When LSTN headphones started their West Hollywood, Calif.-based audio company in 2012, they thought retail was the surefire route to customers. Their first deal was with Whole Foods, even though most of its stores had never sold headphones. They hustled, went on the Today Show and Good Morning America, and landed Best Buy and Nordstrom, plus others. They soon discovered, brick-and-mortar retail was much more demanding than they’d expected.
“We figured, naively, that it was the only true way to scale.” Co-Founder, Bridget Hilton
There were trade shows to attend. Costs for in-store marketing, including expensive displays. Advertising fees that ate into their already small margins. Flights to retailers for what seemed like endless meetings. Payments for sales teams, reps and showrooms. Retailers requested pricey new packaging changes and updates. And despite all that, the big boys in their category could always do bigger, louder, stronger marketing.

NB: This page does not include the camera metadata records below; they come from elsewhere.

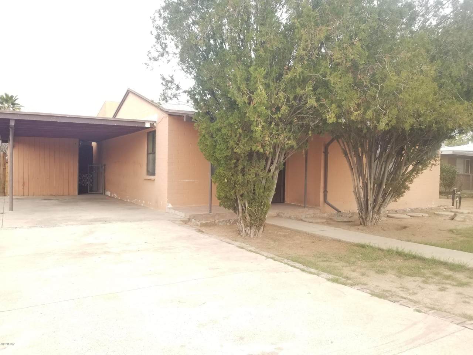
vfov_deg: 53.1
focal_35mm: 26
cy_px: 178
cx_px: 236
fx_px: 355
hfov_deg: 67.3
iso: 50
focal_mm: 4.3
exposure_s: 1/368
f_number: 1.7
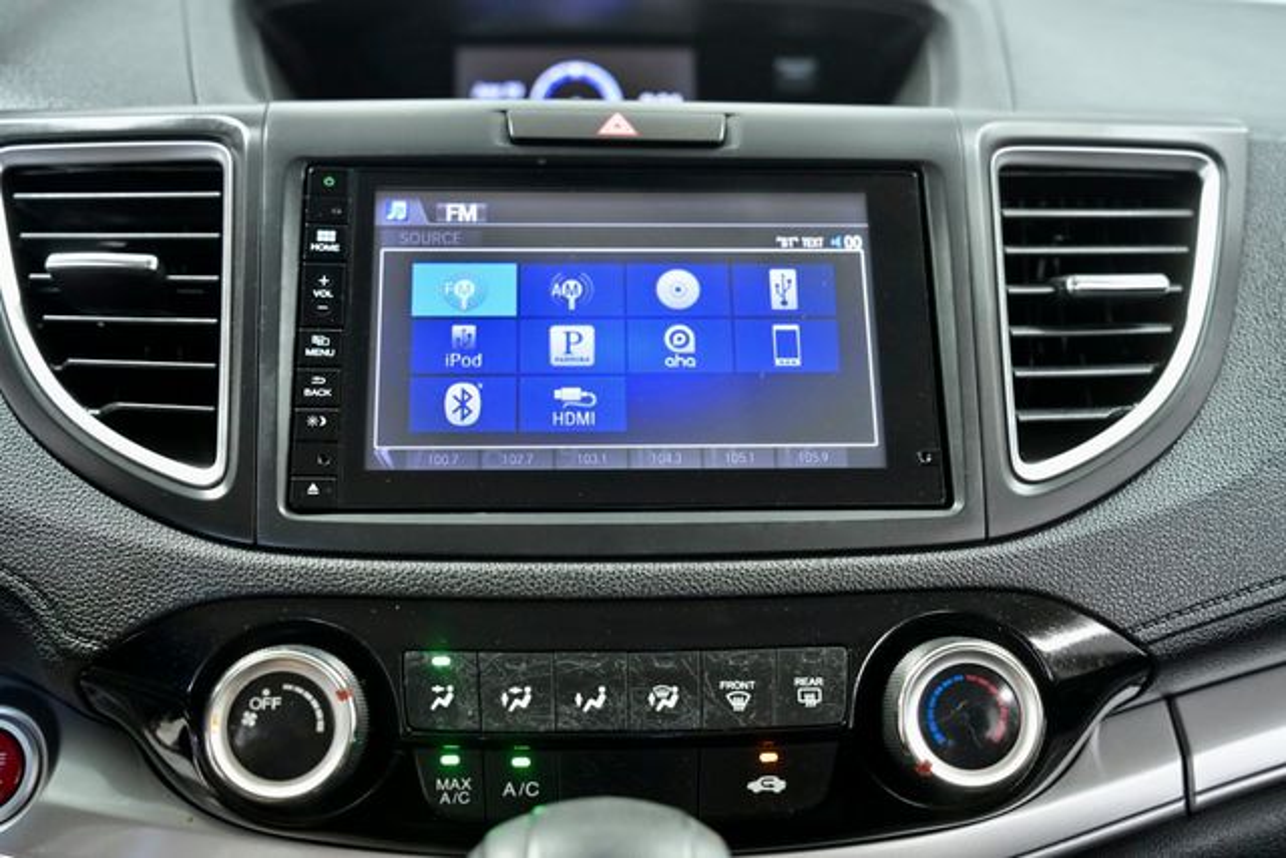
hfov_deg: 46.4
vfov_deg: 31.9
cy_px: 429
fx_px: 1501
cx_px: 643
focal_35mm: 42
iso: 2000
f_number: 4
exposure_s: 1/125
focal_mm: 42
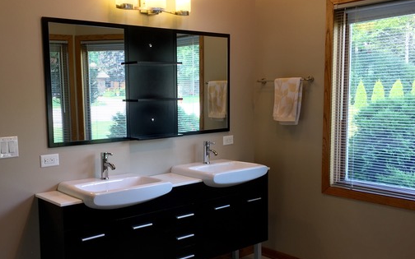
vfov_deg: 32.7
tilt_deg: -6.8
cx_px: 163
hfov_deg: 50.0
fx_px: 441
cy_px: 146
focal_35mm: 39
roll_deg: +0.6
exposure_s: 1/40
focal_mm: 4.15
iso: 32
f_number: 2.2
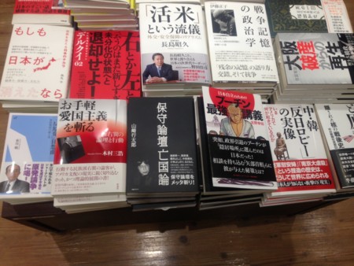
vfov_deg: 43.0
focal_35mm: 33
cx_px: 177
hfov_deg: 55.3
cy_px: 133
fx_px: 338
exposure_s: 1/40
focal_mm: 4.13
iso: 64
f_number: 2.4
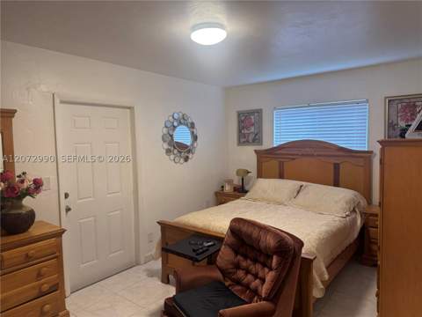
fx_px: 293
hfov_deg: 71.6
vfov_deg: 56.8
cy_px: 158
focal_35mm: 24
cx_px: 211
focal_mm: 6.76
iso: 200
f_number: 1.78
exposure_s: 1/120
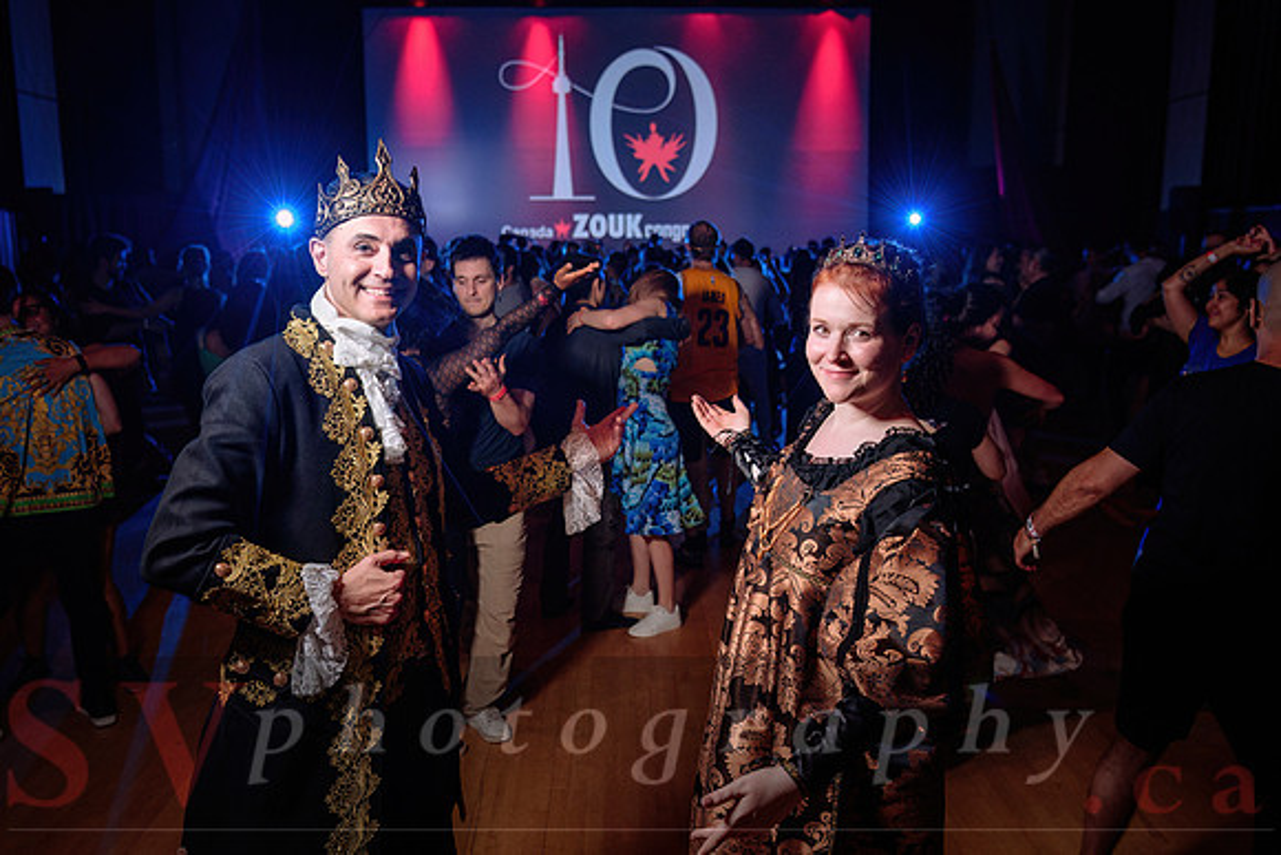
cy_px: 457
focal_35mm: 35
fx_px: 1250
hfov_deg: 54.3
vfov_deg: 37.7
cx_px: 643
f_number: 3.5
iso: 800
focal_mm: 30
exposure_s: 1/50
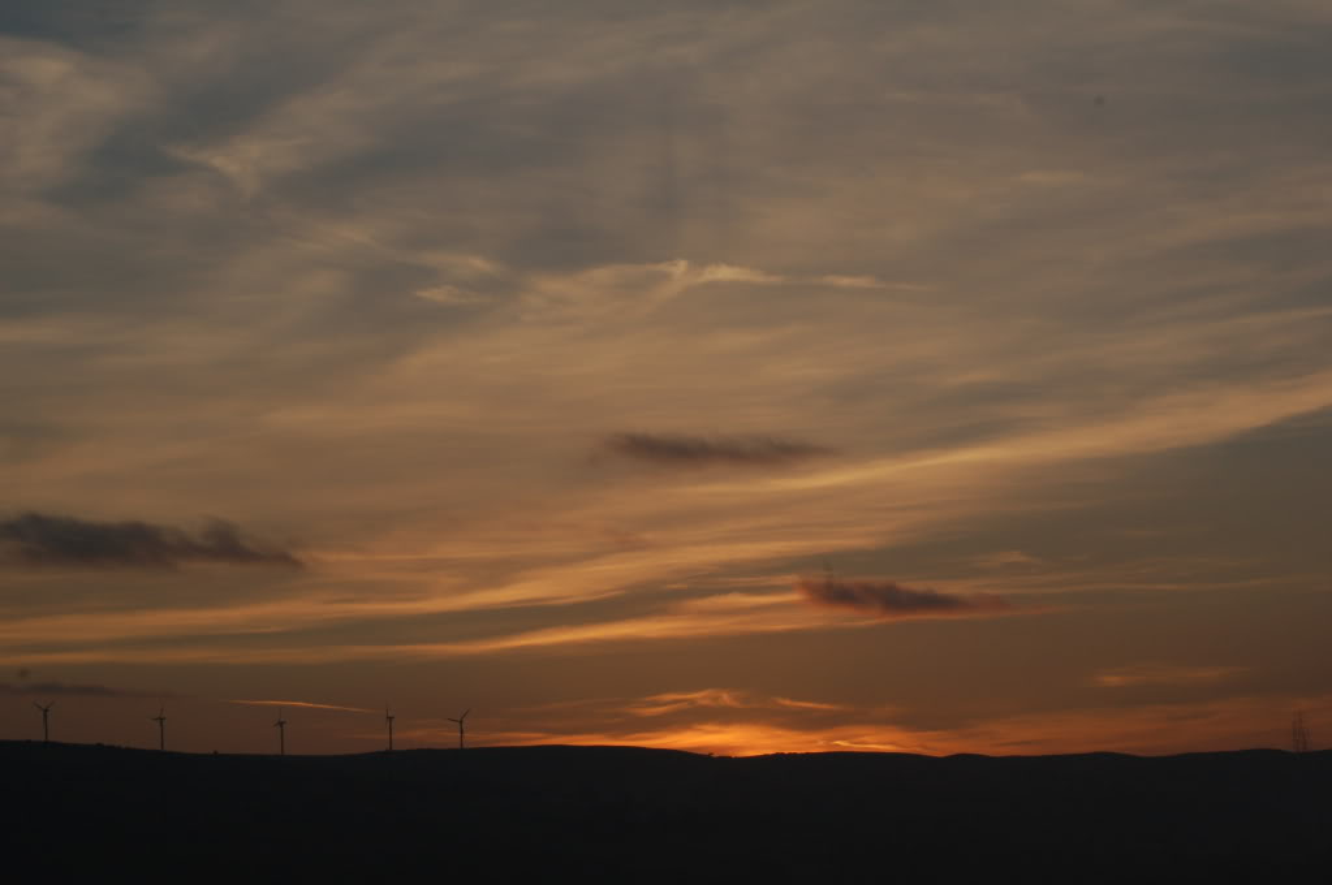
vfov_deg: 13.0
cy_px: 442
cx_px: 666
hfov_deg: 19.5
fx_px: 3881
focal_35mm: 105
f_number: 11
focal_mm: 70
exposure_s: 1/500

In retail, they also lost control of their message. LSTN sells $150-to-$250 handcrafted, vintage-inspired headphones — but they do more than that. With every purchase, LSTN helps provide hearing aids to a person in need through a charity partner, Starkey Hearing Foundation. That’s their passion, and it’s what makes them different. But there was just no easy affordable efficient way to explain that from a shelf and it turned into a disaster trying to compete with Bose and Beats by Dre.
Two years in, they couldn’t deny it: They’d approached retail all wrong. They leaned that most big companies use retail as marketing not a moneymaker. But instead Bridget said, it sucked up a wildly disproportionate amount of time and kept them from doing the things that truly would make money — like e-commerce. If they continued apace, the company would fail. So they decided to do what even a year prior would have seemed like an insane risk: They pulled out of every retail store and shifted focus to their own website, and dove into partnerships.
Two years later, the gamble is paying off. Sales improved, and they’ve dug deep on online advertising. They built a multifaceted partnership with Chivas Regal and landed a Delta deal, which means 10,000 people daily will have direct exposure to the brand. They’ve even had the bandwidth to work on new products.
Despite it all, the Bridget isn’t anti-retail. She just knows their timing was wrong. One day they may go back into stores — but only when they know exactly how to capitalize on it.